È abbastanza duro il pezzo di stamattina su AdvExpress, sul nuovo logo UPIM disegnato da uno dei 4.740 partecipanti al concorso indetto su Zooppa. La critica verte su due fattori: una somiglianza con il celebre logo Accenture (ritenuta qui senza un senso compiuto) e la constatazione che “pezzi” di comunicazione strategici, come un logo, richiedono l’intervento di professionisti che conoscano il brand, che lavorino il tempo e coi mezzi necessari e non un concorso (e qui sono molto d’accordo). L’articolo gira da oggi nelle principali liste di pubblicitari e lo si trova su ADVExpress con la seguente opinione di Antonio Marazza, general manager di Landor Italia:
“L’idea del nuovo logo di Upim non è molto originale: graficamente, il segno che caratterizza il logo è uguale a quello di Accenture, il cui rebranding su scala globale è stato gestito da Landor nel 2001. Anche la motivazione alla base della scelta è poco convincente: nel caso di Accenture invece c’è un chiaro legame tra posizionamento di marca, nome e identità: il concetto di ‘accento sul futuro’, che riassume la visione di una azienda che mette in pratica l’innovazione per cambiare e migliorare il modo in cui il mondo vive e lavora. Il caso Upim – ha continuato Marazza – dimostra ancora una volta che non ci sono scorciatoie: la creazione di una identità di marca è una attività strategica, che deve gestita attraverso un processo collaudato e guidata da professionisti“.
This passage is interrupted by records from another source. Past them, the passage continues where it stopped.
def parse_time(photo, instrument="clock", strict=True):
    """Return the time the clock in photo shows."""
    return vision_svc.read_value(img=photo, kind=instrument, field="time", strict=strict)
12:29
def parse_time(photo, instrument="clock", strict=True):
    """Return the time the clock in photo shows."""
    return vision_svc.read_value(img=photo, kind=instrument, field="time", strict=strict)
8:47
[Leggi l’articolo integrale su AdvExpress (previa registrazione).]
Di diversa opinione uno dei giurati, Francesco Morace che (sul blog di Zooppa) parla di “creatività degli sciami e non più delle agenzie monolitiche e multinazionali” e di “un paradigma nuovo nel quale creatività dal basso e quantità di stimoli si sono poi tradotti in qualità della proposta”.
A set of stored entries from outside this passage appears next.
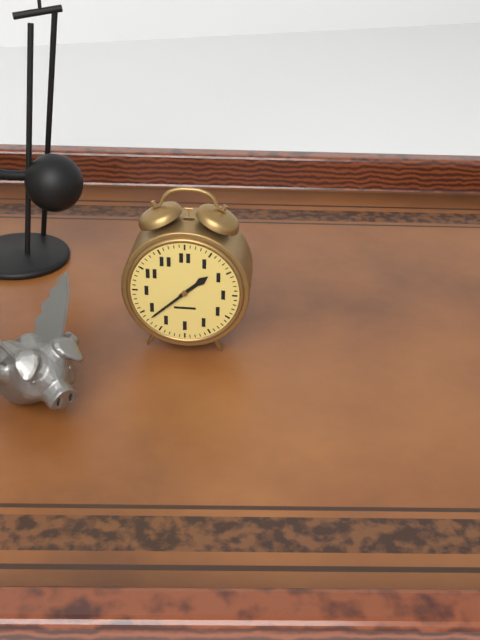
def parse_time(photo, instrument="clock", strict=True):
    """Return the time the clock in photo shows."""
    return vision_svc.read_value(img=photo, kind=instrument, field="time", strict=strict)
1:38
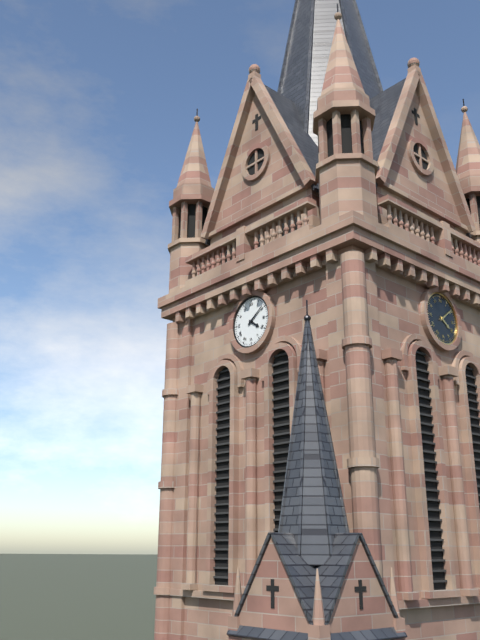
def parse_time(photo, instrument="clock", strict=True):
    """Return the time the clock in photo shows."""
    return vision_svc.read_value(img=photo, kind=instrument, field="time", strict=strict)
4:09
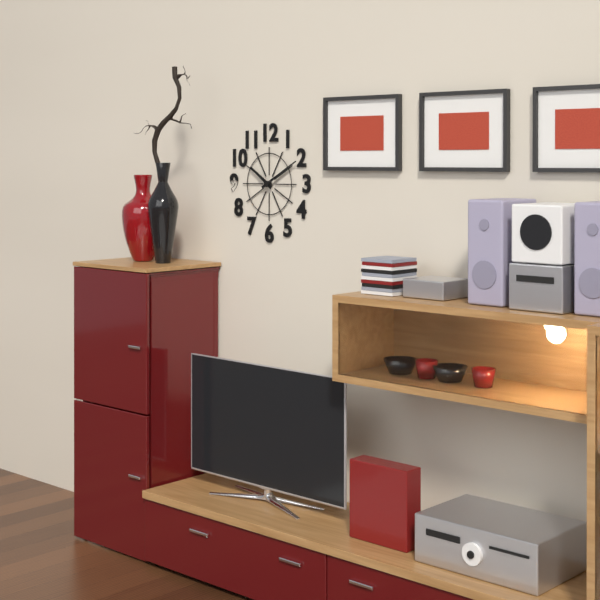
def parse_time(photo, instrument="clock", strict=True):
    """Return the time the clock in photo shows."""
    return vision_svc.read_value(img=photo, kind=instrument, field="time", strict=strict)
10:10
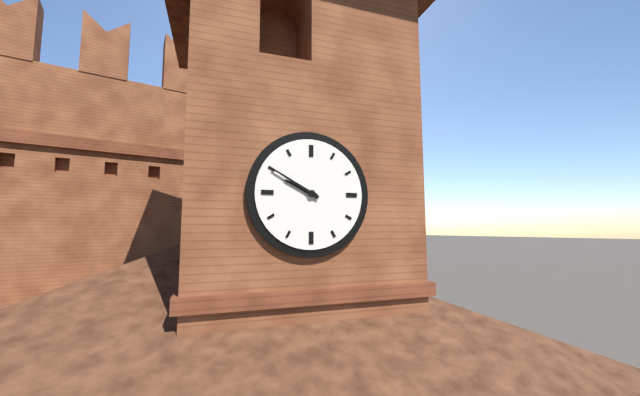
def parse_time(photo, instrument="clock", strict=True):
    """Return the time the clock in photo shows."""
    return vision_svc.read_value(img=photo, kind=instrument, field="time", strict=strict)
9:50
Il fatto, poi, che questi concorsi privilegino la partecipazione rispetto alla qualità, pare capirsi dalle parole di Alessandro Cappellotto (communtiy manager di Zooppa nel video in cui si annuncia il vincitore), Alessandro si preoccupa di ribadire: “siamo contenti della grande partecipazione che c’è stata, sappiamo che c’è molta attesa […] e ci sono tante aspettative, ci dispiace che solo una persona potrà vincere…”. Insomma Zooppa (giustamente) si preoccupa della sua community e di come tenerla contenta, più che dell’effettivo valore del lavoro realizzato.
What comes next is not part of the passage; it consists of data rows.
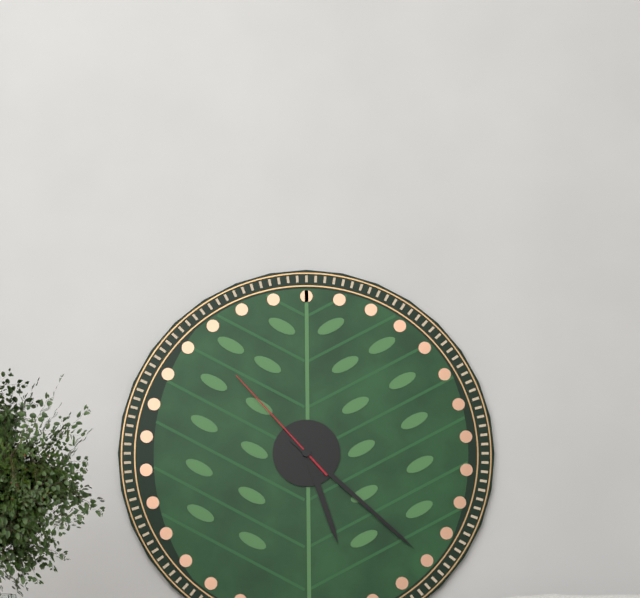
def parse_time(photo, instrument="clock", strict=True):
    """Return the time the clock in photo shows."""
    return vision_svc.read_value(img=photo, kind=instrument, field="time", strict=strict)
5:22:53
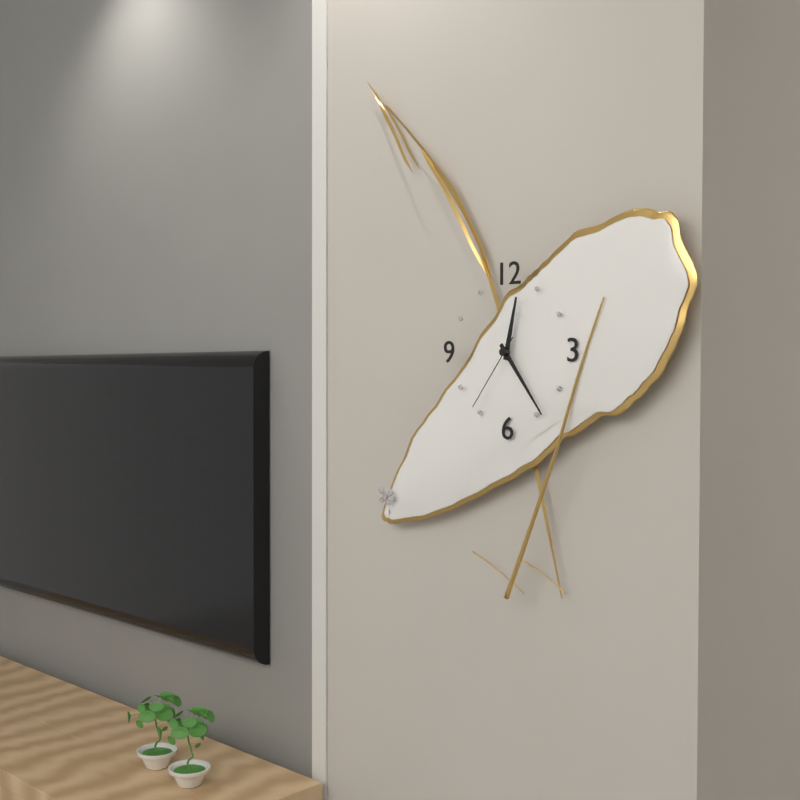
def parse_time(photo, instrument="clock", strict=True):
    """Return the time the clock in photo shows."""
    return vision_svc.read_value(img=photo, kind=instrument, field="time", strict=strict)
12:24:36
Non sono così sicuro che in nome del crowdsourcing si possano azzerare i livelli e mettere tutti i talenti sullo stesso piano, rischiando di azzerare anche la qualità. I designer e le agenzie che hanno costruito la fortuna di molti brand è giusto che costino molto, e forse devono essere proprio loro il primo interlocutore naturale quando un’azienda vuole ripensare la propria immagine.
Costruire un logo vuol dire fare la sintesi massima dell’identità di un’azienda. È una cosa dannatamente difficile, forse è l’esercizio di comunicazione più difficile in assoluto per un creativo. A mio modo di vedere non va bene trattare una cosa importante con la leggerezza di un concorso sul web: serve una ricerca accurata di talenti qualificati, la costruzione di un rapporto tra l’azienda e i designer, un presidio strategico sull’intero processo. Poi lo si può fare online o offline, dentro una community o come volete, ma servono tutti questi elementi: servono talenti di grande esperienza per fare un logo di livello, altrimenti la differenza si sente.
Per finire il punto NON è nemmeno quanto sarebbe costato il logo realizzato da “una grande agenzia” (posto oltretutto che 12.000$ non sono per niente pochi, a cui ne andranno sommati, immagino, almeno altri 15.000€ o più dati alla piattaforma!), ma quanto rischia di costare un logo che a un’analisi critica di professionisti mostra da subito delle debolezze.
Voi che ne pensate? Del nuovo logo UPIM e della creatività crowdsourced realizzata su marketplace online?